◆ **What the task requires**: At the line containing "croyance limitante apaise et génère", begin an exact copy, and continue through the last line of the entries below. Leave out any pictures.

[Start of section]

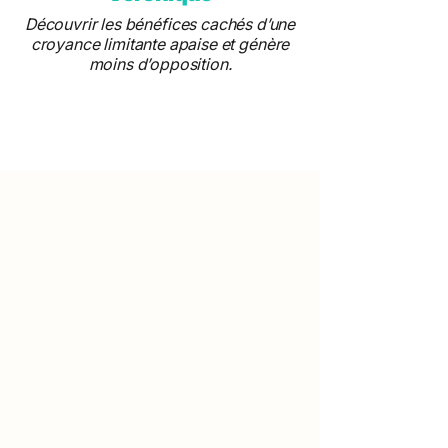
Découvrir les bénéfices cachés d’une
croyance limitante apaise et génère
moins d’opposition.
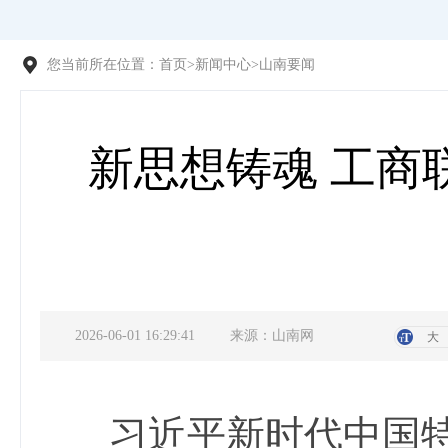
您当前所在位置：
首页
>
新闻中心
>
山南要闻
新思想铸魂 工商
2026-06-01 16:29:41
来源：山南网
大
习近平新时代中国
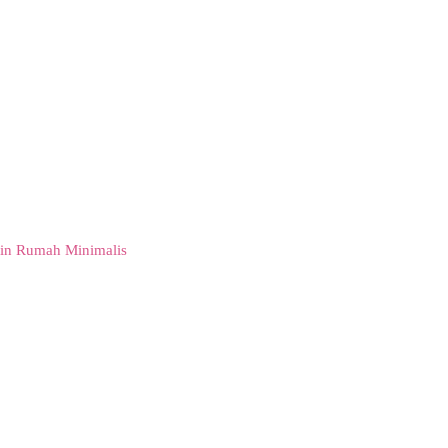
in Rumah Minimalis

[End of section]

◆ **Output below**:
croyance limitante apaise et génère
moins d’opposition.
您当前所在位置：
首页
>
新闻中心
>
山南要闻
新思想铸魂 工商
2026-06-01 16:29:41
来源：山南网
大
习近平新时代中国
in Rumah Minimalis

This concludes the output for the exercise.